Politics aside, the actual problem with this development is that it feels like it’s meant to provide Clay with a second wave of more challenging foes — which it does, except not really. He runs through “former SEAL Team Six, Delta Group,” and other “tier one operators” (“pussies,” Irons rightly calls them) with approximately as much ease as he does security guards and call center operators.
Clay is your standard unstoppable one-man army killing machine, not unlike Steven Seagal; by the same token, The Beekeeper is your standard Action Flick with a Message, not unlike On Deadly Ground.
However, it’s easier to root for Clay (even after it becomes apparent that he’s an Invincible Hero) because Statham isn’t an asshole-coated asshole with asshole-filling, and it’s easier to like The Beekeeper because a) it isn’t heavy-handed or overly preachy, and b) the planet can take care of itself, but when “Someone hurts an older person, sometimes they’re left to face the hornets alone. Because either it goes unnoticed, or no one cares.”
All things considered, The Beekeper is fomulaic, but the formula is well executed: 1) the action isn’t so over the top that it detracts from the seriousness of the issue at hand (and the CGI is kept to a tolerable minimum), nor does it stop dead in its tracks to make room for longwinded lectures;
2) the dialogue is written to play to the strengths of the differente performers, with a laconic but not monosyllabic Statham who gets his point across without falling back on cutesy catchphrases and punny one-liners (true, Wimmer couldn’t resist throwing in a “to bee or not to bee” line, but I’ll let it slide because he gave it to a hulking, brutish henchman), plus a razor-sharp Irons who, as I hinted at above, is wisely assigned the role of resident Deadpan Snarker (at least until he realizes just whom he’s fucking with); and
3) while organized Internet fraud may not be unheard-of as a plot device, I don’t think it had yet been officially upgraded to a well-deserved Evil Inc. Status (incidentally, UDG’s call centers are dark techno-lairs lit only by the glare of computer screens and the glow of indoor neon signs, but I’d say this is more a visual manifestation of these fuckers’ greed than a realistic representation of a phishing boiler room).
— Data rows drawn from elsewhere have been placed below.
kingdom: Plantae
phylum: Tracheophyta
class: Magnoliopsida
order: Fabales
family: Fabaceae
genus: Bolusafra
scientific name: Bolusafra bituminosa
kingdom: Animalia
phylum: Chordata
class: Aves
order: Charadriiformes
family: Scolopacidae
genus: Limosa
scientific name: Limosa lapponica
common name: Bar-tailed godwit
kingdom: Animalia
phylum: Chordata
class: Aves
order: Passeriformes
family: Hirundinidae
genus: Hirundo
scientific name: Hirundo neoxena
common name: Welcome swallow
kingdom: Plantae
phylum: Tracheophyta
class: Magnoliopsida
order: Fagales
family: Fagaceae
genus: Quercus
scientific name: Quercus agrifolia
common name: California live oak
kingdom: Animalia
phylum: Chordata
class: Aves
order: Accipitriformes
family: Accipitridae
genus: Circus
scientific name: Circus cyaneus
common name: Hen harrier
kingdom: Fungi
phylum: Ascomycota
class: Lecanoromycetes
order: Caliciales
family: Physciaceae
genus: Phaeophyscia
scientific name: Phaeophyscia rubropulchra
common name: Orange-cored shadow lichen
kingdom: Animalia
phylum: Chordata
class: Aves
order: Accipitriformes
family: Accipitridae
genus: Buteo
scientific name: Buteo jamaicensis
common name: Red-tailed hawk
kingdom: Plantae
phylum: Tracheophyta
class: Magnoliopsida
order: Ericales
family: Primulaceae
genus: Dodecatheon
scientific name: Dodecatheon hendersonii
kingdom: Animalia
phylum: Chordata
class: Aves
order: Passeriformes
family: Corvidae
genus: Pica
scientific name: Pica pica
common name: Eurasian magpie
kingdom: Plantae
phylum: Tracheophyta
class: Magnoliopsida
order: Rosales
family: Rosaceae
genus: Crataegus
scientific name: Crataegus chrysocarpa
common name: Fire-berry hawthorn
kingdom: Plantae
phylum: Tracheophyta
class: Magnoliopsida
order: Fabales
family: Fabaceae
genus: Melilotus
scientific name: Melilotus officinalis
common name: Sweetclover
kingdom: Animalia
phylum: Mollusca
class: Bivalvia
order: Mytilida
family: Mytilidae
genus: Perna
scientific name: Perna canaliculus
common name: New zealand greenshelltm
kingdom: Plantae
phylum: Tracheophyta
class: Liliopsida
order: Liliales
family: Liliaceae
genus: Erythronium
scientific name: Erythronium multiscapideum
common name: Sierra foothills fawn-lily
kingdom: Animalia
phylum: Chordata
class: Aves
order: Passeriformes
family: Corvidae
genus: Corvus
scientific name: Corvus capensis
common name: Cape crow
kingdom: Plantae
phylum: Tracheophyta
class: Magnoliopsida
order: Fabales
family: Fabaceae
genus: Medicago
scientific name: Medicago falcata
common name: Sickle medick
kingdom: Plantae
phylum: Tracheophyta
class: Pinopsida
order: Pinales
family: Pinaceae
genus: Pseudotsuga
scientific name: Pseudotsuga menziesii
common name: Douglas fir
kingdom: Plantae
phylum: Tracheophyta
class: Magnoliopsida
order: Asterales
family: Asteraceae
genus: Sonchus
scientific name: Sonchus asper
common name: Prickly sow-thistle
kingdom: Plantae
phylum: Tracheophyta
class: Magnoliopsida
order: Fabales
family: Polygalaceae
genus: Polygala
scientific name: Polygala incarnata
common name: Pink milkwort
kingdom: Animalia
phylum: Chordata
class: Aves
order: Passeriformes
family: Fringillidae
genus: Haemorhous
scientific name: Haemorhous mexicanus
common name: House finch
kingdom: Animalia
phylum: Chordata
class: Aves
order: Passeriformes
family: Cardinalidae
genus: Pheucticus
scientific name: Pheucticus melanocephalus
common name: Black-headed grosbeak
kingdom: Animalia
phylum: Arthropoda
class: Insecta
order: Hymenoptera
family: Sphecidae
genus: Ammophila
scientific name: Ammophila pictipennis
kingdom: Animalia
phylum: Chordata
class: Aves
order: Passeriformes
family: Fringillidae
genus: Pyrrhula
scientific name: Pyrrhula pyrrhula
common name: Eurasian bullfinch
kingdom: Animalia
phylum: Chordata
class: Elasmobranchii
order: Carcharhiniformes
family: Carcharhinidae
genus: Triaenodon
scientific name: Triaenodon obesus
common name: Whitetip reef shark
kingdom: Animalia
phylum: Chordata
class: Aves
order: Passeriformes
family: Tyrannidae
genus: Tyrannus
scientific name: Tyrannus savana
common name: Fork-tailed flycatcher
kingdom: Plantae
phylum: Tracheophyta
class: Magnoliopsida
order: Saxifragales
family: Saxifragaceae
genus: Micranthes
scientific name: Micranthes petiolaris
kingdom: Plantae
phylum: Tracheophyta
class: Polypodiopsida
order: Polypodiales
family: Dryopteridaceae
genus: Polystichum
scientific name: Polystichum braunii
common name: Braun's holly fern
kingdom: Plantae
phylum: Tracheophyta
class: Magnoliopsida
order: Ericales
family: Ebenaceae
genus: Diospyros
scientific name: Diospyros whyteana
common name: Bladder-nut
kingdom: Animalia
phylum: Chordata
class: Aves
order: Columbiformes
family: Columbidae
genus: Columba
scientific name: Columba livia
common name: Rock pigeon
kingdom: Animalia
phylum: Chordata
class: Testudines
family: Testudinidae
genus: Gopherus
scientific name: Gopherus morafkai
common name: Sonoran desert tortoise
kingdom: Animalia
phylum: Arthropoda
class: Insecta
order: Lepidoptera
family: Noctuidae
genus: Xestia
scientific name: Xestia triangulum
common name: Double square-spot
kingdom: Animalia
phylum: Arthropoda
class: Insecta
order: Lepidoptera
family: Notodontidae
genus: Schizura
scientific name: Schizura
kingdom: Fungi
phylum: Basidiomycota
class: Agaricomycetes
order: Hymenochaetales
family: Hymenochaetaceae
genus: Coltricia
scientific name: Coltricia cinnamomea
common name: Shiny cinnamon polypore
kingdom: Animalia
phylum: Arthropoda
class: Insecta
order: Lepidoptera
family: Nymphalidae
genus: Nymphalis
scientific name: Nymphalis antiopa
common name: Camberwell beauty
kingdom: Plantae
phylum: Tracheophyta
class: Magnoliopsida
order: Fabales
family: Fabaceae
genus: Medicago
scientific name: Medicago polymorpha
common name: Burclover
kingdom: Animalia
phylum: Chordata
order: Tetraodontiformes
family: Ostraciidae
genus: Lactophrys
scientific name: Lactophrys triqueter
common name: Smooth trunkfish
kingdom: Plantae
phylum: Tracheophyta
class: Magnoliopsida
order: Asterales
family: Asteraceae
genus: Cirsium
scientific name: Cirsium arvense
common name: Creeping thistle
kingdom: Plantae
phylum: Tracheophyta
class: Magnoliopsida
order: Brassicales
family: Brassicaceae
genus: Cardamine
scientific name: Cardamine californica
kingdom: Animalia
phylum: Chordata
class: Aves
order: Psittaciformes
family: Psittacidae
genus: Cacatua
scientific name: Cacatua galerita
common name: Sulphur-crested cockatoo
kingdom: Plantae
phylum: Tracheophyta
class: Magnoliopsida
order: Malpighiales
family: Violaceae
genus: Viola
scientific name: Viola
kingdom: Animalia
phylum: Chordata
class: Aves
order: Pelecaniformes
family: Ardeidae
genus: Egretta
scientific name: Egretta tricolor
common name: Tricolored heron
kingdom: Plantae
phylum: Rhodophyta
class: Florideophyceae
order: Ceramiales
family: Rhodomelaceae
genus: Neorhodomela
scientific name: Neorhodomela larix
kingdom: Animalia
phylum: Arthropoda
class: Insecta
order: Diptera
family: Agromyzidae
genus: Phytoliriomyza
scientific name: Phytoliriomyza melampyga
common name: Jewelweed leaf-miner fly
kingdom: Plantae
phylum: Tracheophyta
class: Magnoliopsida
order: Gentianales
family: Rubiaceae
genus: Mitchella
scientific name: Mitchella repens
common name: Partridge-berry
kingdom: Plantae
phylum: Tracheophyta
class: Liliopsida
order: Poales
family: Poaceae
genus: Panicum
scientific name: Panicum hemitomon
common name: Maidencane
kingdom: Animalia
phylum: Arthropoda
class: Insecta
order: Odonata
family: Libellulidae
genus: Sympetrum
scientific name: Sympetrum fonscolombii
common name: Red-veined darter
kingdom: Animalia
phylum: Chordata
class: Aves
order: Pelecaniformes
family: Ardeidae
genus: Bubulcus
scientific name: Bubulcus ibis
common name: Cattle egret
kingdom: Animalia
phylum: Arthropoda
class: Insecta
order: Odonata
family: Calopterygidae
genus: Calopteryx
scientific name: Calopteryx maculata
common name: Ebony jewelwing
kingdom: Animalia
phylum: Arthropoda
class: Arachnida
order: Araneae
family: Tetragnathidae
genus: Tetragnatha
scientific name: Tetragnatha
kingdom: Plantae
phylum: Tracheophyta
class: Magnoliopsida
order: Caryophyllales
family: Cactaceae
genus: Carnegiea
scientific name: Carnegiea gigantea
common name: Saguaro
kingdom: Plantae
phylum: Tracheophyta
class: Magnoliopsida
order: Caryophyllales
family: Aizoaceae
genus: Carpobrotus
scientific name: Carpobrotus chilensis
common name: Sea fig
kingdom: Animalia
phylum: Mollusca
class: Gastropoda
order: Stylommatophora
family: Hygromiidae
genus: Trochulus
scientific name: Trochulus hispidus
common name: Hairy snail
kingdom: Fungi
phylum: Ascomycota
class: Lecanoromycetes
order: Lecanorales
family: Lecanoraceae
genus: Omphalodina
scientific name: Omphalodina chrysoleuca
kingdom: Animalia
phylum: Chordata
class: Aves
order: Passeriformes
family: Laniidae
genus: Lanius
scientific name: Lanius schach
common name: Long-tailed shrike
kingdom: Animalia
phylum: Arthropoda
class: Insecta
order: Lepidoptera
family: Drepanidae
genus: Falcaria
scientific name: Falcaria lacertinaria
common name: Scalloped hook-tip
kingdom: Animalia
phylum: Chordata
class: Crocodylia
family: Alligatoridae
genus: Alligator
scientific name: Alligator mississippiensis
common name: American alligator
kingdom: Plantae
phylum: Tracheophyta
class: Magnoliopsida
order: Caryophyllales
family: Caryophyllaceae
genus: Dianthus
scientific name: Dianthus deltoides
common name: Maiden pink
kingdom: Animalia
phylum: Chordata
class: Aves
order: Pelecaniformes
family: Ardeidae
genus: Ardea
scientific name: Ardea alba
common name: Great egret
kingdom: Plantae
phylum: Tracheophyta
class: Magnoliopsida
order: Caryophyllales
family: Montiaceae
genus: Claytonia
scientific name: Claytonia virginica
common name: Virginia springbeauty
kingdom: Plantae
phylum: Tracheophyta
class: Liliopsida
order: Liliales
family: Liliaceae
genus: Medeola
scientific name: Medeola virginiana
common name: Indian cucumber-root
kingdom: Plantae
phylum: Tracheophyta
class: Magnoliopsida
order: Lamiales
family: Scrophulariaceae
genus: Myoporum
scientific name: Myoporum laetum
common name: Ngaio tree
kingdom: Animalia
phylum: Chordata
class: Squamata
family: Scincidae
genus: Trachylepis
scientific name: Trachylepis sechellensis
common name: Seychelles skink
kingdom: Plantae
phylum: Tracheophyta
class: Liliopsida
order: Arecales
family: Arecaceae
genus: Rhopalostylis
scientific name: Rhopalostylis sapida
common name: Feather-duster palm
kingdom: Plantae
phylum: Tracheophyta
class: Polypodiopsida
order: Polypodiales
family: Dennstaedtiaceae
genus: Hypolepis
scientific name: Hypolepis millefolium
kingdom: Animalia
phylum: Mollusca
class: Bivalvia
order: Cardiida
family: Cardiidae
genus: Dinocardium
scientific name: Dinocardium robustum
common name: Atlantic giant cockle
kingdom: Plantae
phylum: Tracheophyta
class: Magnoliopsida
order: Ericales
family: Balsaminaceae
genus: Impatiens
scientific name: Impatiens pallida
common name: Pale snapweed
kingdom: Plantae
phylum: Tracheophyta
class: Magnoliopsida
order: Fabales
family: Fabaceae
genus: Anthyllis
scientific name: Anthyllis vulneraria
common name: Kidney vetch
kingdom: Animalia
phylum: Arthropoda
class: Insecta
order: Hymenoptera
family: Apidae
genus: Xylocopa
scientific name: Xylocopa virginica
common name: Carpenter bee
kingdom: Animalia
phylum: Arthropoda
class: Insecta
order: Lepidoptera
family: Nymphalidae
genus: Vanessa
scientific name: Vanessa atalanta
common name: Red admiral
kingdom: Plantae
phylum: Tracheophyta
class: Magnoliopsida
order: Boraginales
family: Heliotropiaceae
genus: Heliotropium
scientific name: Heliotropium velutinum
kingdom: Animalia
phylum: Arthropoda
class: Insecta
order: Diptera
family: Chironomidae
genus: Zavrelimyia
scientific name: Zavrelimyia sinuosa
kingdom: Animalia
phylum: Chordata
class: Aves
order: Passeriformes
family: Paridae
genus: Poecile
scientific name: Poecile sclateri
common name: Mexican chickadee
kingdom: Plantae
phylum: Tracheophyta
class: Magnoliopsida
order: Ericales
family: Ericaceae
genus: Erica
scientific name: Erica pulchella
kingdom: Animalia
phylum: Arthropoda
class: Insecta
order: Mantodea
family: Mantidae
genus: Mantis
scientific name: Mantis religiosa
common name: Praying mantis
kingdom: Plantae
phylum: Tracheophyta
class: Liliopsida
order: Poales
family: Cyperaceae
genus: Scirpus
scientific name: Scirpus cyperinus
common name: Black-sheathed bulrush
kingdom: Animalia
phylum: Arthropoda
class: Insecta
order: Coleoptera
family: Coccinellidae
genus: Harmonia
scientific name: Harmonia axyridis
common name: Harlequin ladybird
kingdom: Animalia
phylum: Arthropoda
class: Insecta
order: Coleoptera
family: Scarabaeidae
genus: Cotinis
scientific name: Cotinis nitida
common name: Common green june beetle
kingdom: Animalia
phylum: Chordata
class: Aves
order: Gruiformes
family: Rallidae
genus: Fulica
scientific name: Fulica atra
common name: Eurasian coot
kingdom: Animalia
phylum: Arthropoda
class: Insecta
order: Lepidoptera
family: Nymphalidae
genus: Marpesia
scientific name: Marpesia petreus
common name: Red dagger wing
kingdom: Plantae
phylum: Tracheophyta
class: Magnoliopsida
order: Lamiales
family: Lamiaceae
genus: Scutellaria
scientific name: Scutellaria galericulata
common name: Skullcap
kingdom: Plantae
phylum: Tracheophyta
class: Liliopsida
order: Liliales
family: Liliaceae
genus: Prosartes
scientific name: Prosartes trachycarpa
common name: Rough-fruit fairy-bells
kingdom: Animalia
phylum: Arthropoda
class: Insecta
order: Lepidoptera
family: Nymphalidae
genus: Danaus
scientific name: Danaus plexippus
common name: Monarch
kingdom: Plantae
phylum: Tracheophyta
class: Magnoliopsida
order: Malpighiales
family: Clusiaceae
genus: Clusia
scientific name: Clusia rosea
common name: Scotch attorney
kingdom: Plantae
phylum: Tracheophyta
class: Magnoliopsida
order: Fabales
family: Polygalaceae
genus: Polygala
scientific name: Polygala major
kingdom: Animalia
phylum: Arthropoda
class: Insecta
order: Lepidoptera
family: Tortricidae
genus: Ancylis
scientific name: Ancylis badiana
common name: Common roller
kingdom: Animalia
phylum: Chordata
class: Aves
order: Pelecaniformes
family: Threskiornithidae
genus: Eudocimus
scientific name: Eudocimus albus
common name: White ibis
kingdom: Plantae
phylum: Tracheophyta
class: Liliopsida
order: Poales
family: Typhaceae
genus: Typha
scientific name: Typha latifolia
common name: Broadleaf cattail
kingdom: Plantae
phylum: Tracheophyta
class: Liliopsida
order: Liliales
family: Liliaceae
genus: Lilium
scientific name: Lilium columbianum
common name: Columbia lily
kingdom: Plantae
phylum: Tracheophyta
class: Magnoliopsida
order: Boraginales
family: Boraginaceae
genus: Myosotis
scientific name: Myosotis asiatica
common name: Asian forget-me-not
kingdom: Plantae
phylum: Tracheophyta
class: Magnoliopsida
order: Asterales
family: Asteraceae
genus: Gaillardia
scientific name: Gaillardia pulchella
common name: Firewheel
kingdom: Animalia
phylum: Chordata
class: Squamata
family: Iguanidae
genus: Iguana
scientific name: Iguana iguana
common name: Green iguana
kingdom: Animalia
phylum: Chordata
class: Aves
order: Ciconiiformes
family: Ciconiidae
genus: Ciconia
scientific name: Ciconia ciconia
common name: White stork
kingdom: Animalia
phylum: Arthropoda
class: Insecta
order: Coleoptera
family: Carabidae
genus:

Moreover, I get it. I get that the filmmakers decided to involve the government because they feel that the government should be more involved in these matters. And I get that the movie is not advocating unbridled vigilantism as an answer, but using hyperbole to convey its stance on the subject; i.e., that harsher measures are required to crack down on the “hornets,” as Clay would put it.